Concretamente, em relação a Portugal, já defendeu que só um governo maioritário poderá resolver a crise...
Essa minha afirmação não é de caráter político partidário. É dar voz a uma coisa que sinto nas pessoas que conheço: os portugueses têm o direito de esperar isso; que quem escolheu o caminho de governar Portugal perceba que, neste momento, o País tem de ser governado em consenso, com grandes linhas, que têm de ser traçadas na prática e que todos, ou quase todos, têm de aceitar. Se não se fizer isso, vai ser difícil.
Esse consenso significa um governo alargado.
Com certeza.
Vai votar?
Vou, com certeza. Não me pergunte em quem, que não lhe digo.
Acha que a Justiça fez tudo o que estava ao seu alcance para evitar que o país tenha chegado a esta situação?
É um mundo que conheço mal. Mas o que conheço até é muito positivo. Tenho um magistrado na família e sempre o vi trabalhar que nem um louco, com isenção e seriedade na análise dos problemas. Sempre me habituei a vê lo levar para casa montes de processos. Tenho uma ideia positiva pelas pessoas que conheço. Agora houve muitas alterações, e não é por acaso que uma das cláusulas do acordo com o FMI visa acelerar a Justiça, porque a Justiça demorada pode provocar colapso nas decisões da organização da sociedade.
Mas tenho a experiência interna da Igreja. Como sabe, também temos tribunais, e tenho a experiência de que se as coisas estão atrasadas não faz mal que a outra a seguir também se atrase. Só posso dizer, teoricamente, que uma Justiça dinâmica e competente será certamente um elemento decisivo para a dinamização da sociedade.
Acha que há uma Justiça para ricos e outra para pobres?
Há um discurso de Moisés, muito bonito, aos anciãos chamados para administrar a Justiça com ele: meus amigos, igual para todos, não há seleções entre pobres e ricos, e teoricamente isto tem sido conseguido. o que os ricos têm é mais capacidade para se defenderem.
A justiça canônica pode ser mais cara que a justiça civil, uma vez que as custas são determinadas pelas dioceses?
Não lhe sei responder a essa pergunta. Posso é dizer lhe que nos nossos tribunais eclesiásticos as pessoas que não puderem pagar, não pagam. É contemplado o caso da pessoa, não é por não poder pagar ou pagar pouco que o processo se atrasa. E dou lhe uma boa notícia: o nosso tribunal fez um esforço nos últimos dois anos e todos os processos entrados em 2010 estão já a ser instruídos. Mas são as dioceses que determinam as custas dos processos... Sim, mas há regras canônicas gerais.

__Entradas fornecidas__:
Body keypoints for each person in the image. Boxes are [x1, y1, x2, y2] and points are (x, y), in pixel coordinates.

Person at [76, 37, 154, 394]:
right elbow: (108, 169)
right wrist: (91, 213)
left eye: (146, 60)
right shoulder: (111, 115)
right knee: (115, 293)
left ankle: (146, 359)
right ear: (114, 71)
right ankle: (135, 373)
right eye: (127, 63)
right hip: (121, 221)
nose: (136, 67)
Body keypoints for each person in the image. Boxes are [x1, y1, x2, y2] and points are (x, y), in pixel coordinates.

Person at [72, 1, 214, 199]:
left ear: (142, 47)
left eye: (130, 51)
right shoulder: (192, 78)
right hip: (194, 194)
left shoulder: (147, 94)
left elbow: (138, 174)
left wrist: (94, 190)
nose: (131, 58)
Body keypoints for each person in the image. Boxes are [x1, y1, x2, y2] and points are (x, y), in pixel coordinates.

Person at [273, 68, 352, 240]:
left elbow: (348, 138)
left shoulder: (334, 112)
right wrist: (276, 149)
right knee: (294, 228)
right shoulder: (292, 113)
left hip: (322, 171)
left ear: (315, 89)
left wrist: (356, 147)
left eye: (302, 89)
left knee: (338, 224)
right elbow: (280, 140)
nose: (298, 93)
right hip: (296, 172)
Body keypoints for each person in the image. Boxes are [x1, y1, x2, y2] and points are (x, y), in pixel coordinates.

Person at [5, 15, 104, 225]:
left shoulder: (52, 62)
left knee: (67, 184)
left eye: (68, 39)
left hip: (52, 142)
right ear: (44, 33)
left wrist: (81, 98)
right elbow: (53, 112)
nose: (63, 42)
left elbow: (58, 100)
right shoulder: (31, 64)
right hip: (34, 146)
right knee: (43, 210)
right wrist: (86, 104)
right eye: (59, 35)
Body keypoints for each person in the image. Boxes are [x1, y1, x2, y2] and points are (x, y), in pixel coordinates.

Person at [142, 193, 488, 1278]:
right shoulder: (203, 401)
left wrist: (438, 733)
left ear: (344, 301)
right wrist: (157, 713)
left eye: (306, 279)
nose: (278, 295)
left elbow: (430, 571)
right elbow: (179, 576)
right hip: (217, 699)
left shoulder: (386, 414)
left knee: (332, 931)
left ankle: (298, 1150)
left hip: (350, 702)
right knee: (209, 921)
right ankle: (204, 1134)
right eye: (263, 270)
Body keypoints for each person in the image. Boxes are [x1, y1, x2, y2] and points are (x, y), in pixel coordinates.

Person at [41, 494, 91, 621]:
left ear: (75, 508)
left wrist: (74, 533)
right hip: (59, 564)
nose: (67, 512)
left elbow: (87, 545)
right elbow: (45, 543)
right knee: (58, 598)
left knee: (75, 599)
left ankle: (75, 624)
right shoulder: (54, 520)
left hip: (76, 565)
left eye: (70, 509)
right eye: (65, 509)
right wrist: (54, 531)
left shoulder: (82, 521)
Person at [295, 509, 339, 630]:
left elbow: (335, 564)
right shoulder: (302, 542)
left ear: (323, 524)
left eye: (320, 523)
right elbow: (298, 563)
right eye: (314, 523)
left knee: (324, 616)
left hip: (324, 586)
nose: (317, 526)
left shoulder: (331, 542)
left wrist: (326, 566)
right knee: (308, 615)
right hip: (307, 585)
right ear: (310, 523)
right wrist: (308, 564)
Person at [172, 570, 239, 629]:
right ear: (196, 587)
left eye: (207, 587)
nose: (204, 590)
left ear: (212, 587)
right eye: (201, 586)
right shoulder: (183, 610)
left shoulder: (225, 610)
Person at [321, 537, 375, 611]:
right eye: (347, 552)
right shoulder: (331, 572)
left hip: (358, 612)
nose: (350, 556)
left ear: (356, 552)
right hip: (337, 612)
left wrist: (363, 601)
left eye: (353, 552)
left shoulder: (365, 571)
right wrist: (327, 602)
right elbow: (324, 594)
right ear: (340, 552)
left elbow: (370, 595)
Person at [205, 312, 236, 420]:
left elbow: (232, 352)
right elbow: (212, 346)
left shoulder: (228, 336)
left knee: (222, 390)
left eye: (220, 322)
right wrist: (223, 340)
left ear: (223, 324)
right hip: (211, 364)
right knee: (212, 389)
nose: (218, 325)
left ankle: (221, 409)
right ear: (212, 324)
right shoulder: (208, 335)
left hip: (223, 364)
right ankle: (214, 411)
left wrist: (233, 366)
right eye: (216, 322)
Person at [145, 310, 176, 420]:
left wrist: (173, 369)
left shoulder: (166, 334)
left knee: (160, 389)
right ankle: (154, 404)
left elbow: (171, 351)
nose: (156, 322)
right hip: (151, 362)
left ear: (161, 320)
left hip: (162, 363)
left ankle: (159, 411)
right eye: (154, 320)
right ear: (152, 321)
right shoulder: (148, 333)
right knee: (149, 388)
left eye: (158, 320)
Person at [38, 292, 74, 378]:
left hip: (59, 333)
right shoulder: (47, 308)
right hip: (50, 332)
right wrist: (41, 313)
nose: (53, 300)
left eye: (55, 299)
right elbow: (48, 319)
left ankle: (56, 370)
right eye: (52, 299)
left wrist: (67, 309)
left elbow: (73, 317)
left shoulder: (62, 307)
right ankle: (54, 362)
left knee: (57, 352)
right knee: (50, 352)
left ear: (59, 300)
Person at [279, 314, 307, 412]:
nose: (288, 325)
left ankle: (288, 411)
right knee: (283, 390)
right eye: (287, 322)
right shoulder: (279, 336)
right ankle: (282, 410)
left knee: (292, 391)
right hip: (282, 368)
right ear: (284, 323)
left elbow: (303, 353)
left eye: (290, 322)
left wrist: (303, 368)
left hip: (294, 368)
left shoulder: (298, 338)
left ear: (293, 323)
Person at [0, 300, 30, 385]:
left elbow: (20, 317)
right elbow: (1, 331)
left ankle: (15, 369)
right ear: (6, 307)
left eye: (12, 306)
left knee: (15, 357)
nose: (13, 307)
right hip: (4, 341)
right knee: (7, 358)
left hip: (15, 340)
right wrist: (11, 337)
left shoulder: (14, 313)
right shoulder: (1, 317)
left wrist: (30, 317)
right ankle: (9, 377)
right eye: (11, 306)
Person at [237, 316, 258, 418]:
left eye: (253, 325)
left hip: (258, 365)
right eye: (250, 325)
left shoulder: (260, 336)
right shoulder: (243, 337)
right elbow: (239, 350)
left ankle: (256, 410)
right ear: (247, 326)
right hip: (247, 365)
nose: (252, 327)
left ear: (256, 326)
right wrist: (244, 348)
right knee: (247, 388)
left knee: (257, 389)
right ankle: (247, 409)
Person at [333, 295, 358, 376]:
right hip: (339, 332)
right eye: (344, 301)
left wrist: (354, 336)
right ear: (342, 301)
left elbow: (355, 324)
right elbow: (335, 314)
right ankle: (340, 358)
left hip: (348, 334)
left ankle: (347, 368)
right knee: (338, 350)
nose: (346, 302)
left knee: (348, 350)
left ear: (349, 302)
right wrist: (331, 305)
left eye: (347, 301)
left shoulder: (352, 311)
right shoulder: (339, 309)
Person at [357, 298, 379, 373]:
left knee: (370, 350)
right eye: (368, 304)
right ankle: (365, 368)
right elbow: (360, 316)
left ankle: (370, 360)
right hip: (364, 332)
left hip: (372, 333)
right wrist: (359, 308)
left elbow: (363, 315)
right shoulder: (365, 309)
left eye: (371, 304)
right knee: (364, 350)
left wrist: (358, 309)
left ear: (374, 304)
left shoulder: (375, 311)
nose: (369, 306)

__Trabalho a fazer__: Devolva sem alterações o trecho da entrevista que vai de "Há um discurso" a "para se defenderem.". As entradas não são necessárias para este trabalho.

__Tarefa concluída__:
Há um discurso de Moisés, muito bonito, aos anciãos chamados para administrar a Justiça com ele: meus amigos, igual para todos, não há seleções entre pobres e ricos, e teoricamente isto tem sido conseguido. o que os ricos têm é mais capacidade para se defenderem.